Dari Lu (دریلو) (Note: Also known as Dirili) is a village in Manjavan-e Sharqi Rural District of Manjavan District in Khoda Afarin County, East Azerbaijan province, Iran.

==Demographics==
===Population===
At the time of the 2006 National Census, the village's population was 429 in 84 households, when it was in the former Khoda Afarin District of Kaleybar County. The following census in 2011 counted 399 people in 102 households, by which time the district had been separated from the county in the establishment of Khoda Afarin County. The rural district was transferred to the new Manjavan District. The 2016 census measured the population of the village as 407 people in 140 households.

In the wake of White Revolution (early 1960s) a clan of Mohammad Khanlu tribe, comprising 40 households, used Derilou as their winter quarters.

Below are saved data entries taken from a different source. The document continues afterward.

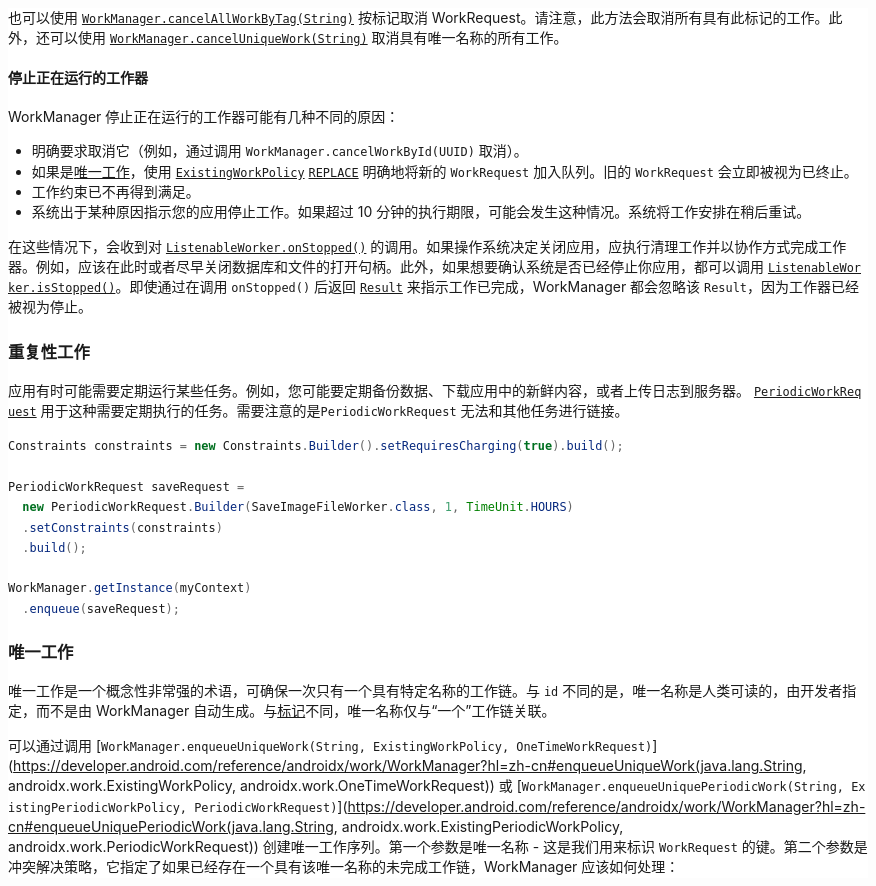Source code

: 也可以使用 [`WorkManager.cancelAllWorkByTag(String)`](https://developer.android.com/reference/androidx/work/WorkManager?hl=zh-cn#cancelAllWorkByTag(java.lang.String)) 按标记取消 WorkRequest。请注意，此方法会取消所有具有此标记的工作。此外，还可以使用 [`WorkManager.cancelUniqueWork(String)`](https://developer.android.com/reference/androidx/work/WorkManager?hl=zh-cn#cancelUniqueWork(java.lang.String)) 取消具有唯一名称的所有工作。

#### 停止正在运行的工作器

WorkManager 停止正在运行的工作器可能有几种不同的原因：

- 明确要求取消它（例如，通过调用 `WorkManager.cancelWorkById(UUID)` 取消）。
- 如果是[唯一工作](https://developer.android.com/topic/libraries/architecture/workmanager/how-to/unique-work?hl=zh-cn)，使用 [`ExistingWorkPolicy`](https://developer.android.com/reference/androidx/work/ExistingWorkPolicy?hl=zh-cn) [`REPLACE`](https://developer.android.com/topic/libraries/architecture/workmanager/how-to/'reference/androidx/work/ExistingWorkPolicy#REPLACE) 明确地将新的 `WorkRequest` 加入队列。旧的 `WorkRequest` 会立即被视为已终止。
- 工作约束已不再得到满足。
- 系统出于某种原因指示您的应用停止工作。如果超过 10 分钟的执行期限，可能会发生这种情况。系统将工作安排在稍后重试。

在这些情况下，会收到对 [`ListenableWorker.onStopped()`](https://developer.android.com/reference/androidx/work/ListenableWorker?hl=zh-cn#onStopped()) 的调用。如果操作系统决定关闭应用，应执行清理工作并以协作方式完成工作器。例如，应该在此时或者尽早关闭数据库和文件的打开句柄。此外，如果想要确认系统是否已经停止你应用，都可以调用 [`ListenableWorker.isStopped()`](https://developer.android.com/reference/androidx/work/ListenableWorker?hl=zh-cn#isStopped())。即使通过在调用 `onStopped()` 后返回 [`Result`](https://developer.android.com/reference/androidx/work/Result?hl=zh-cn) 来指示工作已完成，WorkManager 都会忽略该 `Result`，因为工作器已经被视为停止。

### 重复性工作

应用有时可能需要定期运行某些任务。例如，您可能要定期备份数据、下载应用中的新鲜内容，或者上传日志到服务器。 [`PeriodicWorkRequest`](https://developer.android.com/reference/androidx/work/PeriodicWorkRequest?hl=zh-cn) 用于这种需要定期执行的任务。需要注意的是`PeriodicWorkRequest` 无法和其他任务进行链接。

```java
Constraints constraints = new Constraints.Builder().setRequiresCharging(true).build();

PeriodicWorkRequest saveRequest =
  new PeriodicWorkRequest.Builder(SaveImageFileWorker.class, 1, TimeUnit.HOURS)
  .setConstraints(constraints)
  .build();

WorkManager.getInstance(myContext)
  .enqueue(saveRequest);
```

### 唯一工作

唯一工作是一个概念性非常强的术语，可确保一次只有一个具有特定名称的工作链。与 `id` 不同的是，唯一名称是人类可读的，由开发者指定，而不是由 WorkManager 自动生成。与[标记](https://developer.android.com/topic/libraries/architecture/workmanager/how-to/define-work?hl=zh-cn#tag)不同，唯一名称仅与“一个”工作链关联。

可以通过调用 [`WorkManager.enqueueUniqueWork(String, ExistingWorkPolicy, OneTimeWorkRequest)`](https://developer.android.com/reference/androidx/work/WorkManager?hl=zh-cn#enqueueUniqueWork(java.lang.String, androidx.work.ExistingWorkPolicy, androidx.work.OneTimeWorkRequest)) 或 [`WorkManager.enqueueUniquePeriodicWork(String, ExistingPeriodicWorkPolicy, PeriodicWorkRequest)`](https://developer.android.com/reference/androidx/work/WorkManager?hl=zh-cn#enqueueUniquePeriodicWork(java.lang.String, androidx.work.ExistingPeriodicWorkPolicy, androidx.work.PeriodicWorkRequest)) 创建唯一工作序列。第一个参数是唯一名称 - 这是我们用来标识 `WorkRequest` 的键。第二个参数是冲突解决策略，它指定了如果已经存在一个具有该唯一名称的未完成工作链，WorkManager 应该如何处理：
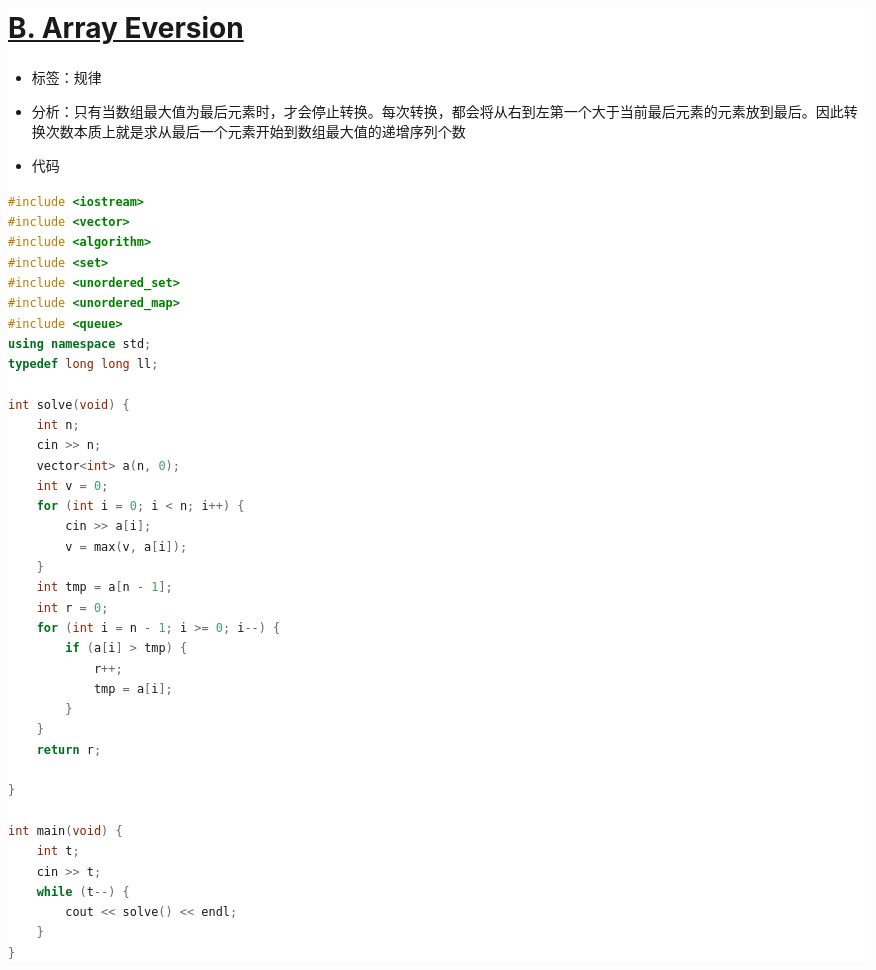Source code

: 

# [B. Array Eversion](https://codeforces.com/contest/1591/problem/B)

- 标签：规律

- 分析：只有当数组最大值为最后元素时，才会停止转换。每次转换，都会将从右到左第一个大于当前最后元素的元素放到最后。因此转换次数本质上就是求从最后一个元素开始到数组最大值的递增序列个数
- 代码

```c++
#include <iostream>
#include <vector>
#include <algorithm>
#include <set>
#include <unordered_set>
#include <unordered_map>
#include <queue>
using namespace std;
typedef long long ll;

int solve(void) {
    int n;
    cin >> n;
    vector<int> a(n, 0);
    int v = 0;
    for (int i = 0; i < n; i++) {
        cin >> a[i];
        v = max(v, a[i]);
    }
    int tmp = a[n - 1];
    int r = 0;
    for (int i = n - 1; i >= 0; i--) {
        if (a[i] > tmp) {
            r++;
            tmp = a[i];
        }
    }
    return r;
    
}

int main(void) {
    int t;
    cin >> t;
    while (t--) {
        cout << solve() << endl;
    }
}
```


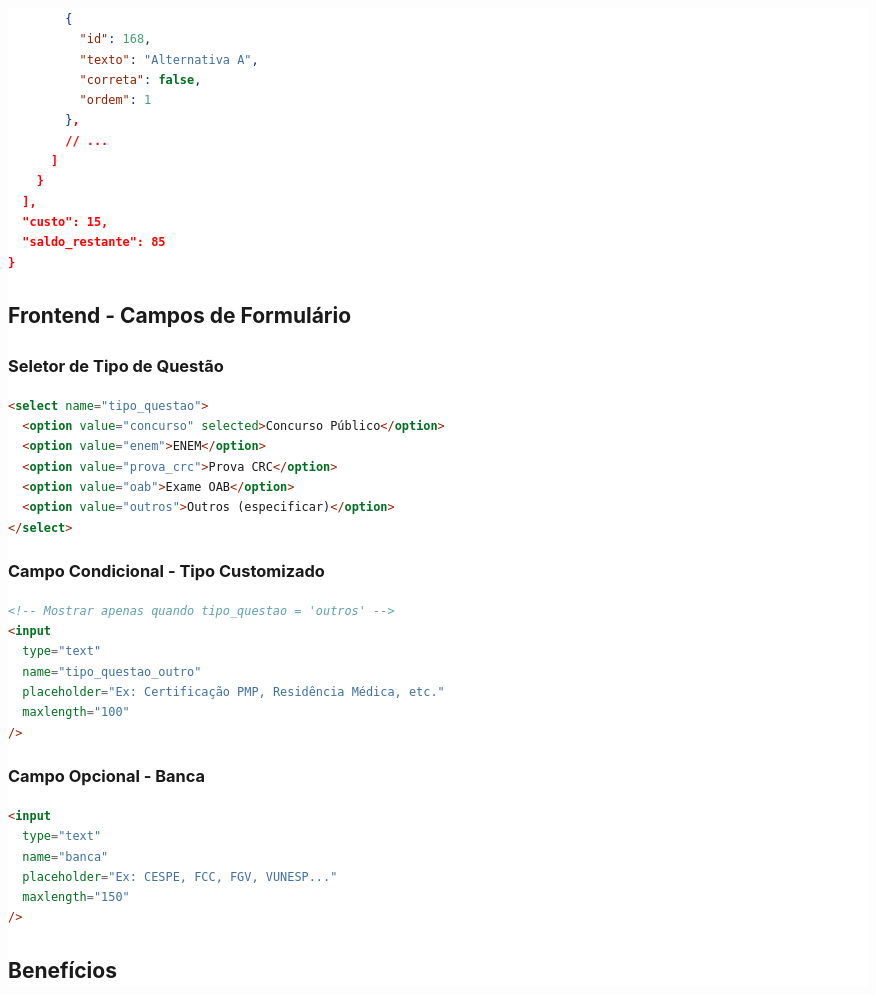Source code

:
 ```json
        {
          "id": 168,
          "texto": "Alternativa A",
          "correta": false,
          "ordem": 1
        },
        // ...
      ]
    }
  ],
  "custo": 15,
  "saldo_restante": 85
}
```

## Frontend - Campos de Formulário

### Seletor de Tipo de Questão
```html
<select name="tipo_questao">
  <option value="concurso" selected>Concurso Público</option>
  <option value="enem">ENEM</option>
  <option value="prova_crc">Prova CRC</option>
  <option value="oab">Exame OAB</option>
  <option value="outros">Outros (especificar)</option>
</select>
```

### Campo Condicional - Tipo Customizado
```html
<!-- Mostrar apenas quando tipo_questao = 'outros' -->
<input 
  type="text" 
  name="tipo_questao_outro" 
  placeholder="Ex: Certificação PMP, Residência Médica, etc."
  maxlength="100"
/>
```

### Campo Opcional - Banca
```html
<input 
  type="text" 
  name="banca" 
  placeholder="Ex: CESPE, FCC, FGV, VUNESP..."
  maxlength="150"
/>
```

## Benefícios
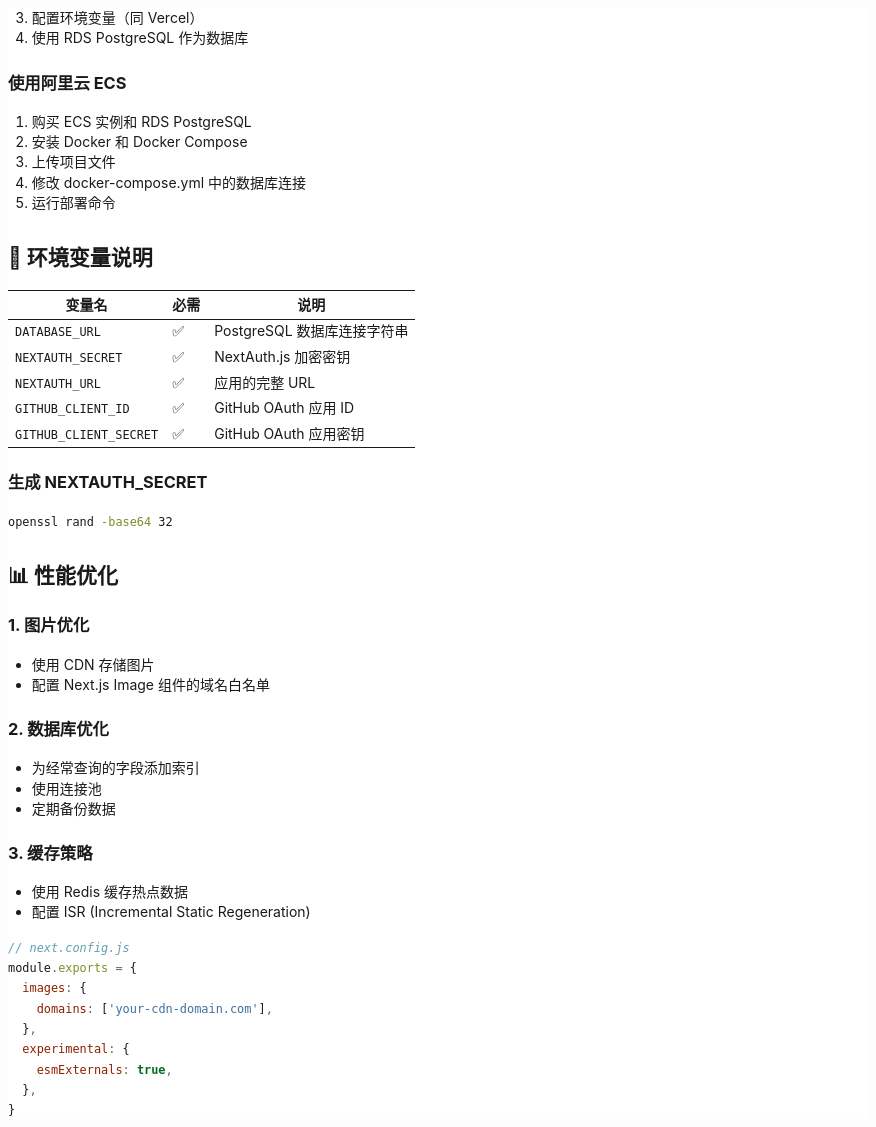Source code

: 3. 配置环境变量（同 Vercel）
4. 使用 RDS PostgreSQL 作为数据库

### 使用阿里云 ECS

1. 购买 ECS 实例和 RDS PostgreSQL
2. 安装 Docker 和 Docker Compose
3. 上传项目文件
4. 修改 docker-compose.yml 中的数据库连接
5. 运行部署命令

## 🔧 环境变量说明

| 变量名 | 必需 | 说明 |
|--------|------|------|
| `DATABASE_URL` | ✅ | PostgreSQL 数据库连接字符串 |
| `NEXTAUTH_SECRET` | ✅ | NextAuth.js 加密密钥 |
| `NEXTAUTH_URL` | ✅ | 应用的完整 URL |
| `GITHUB_CLIENT_ID` | ✅ | GitHub OAuth 应用 ID |
| `GITHUB_CLIENT_SECRET` | ✅ | GitHub OAuth 应用密钥 |

### 生成 NEXTAUTH_SECRET

```bash
openssl rand -base64 32
```

## 📊 性能优化

### 1. 图片优化
- 使用 CDN 存储图片
- 配置 Next.js Image 组件的域名白名单

### 2. 数据库优化
- 为经常查询的字段添加索引
- 使用连接池
- 定期备份数据

### 3. 缓存策略
- 使用 Redis 缓存热点数据
- 配置 ISR (Incremental Static Regeneration)

```javascript
// next.config.js
module.exports = {
  images: {
    domains: ['your-cdn-domain.com'],
  },
  experimental: {
    esmExternals: true,
  },
}
```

At present, most inhabitants are farmers. Still, during hot days of late spring and summer they move to tents in Chaparli summer camp to provide relatively large sheep herds of the village with better grazing opportunity.

Before the 1940s the village enjoyed relative fame as the seat of Hossein Khan Leysi, who was a feudal from the ruling family of the Mohammad Khanlu tribe. After the Khan's second marriage to a commoner girl from upland region, he moved to Abbasabad, and Derilou lost its former importance. Still the Khan's sons married and the family was expanded. At present half of the village's inhabitants are descendants of Hossein Khan.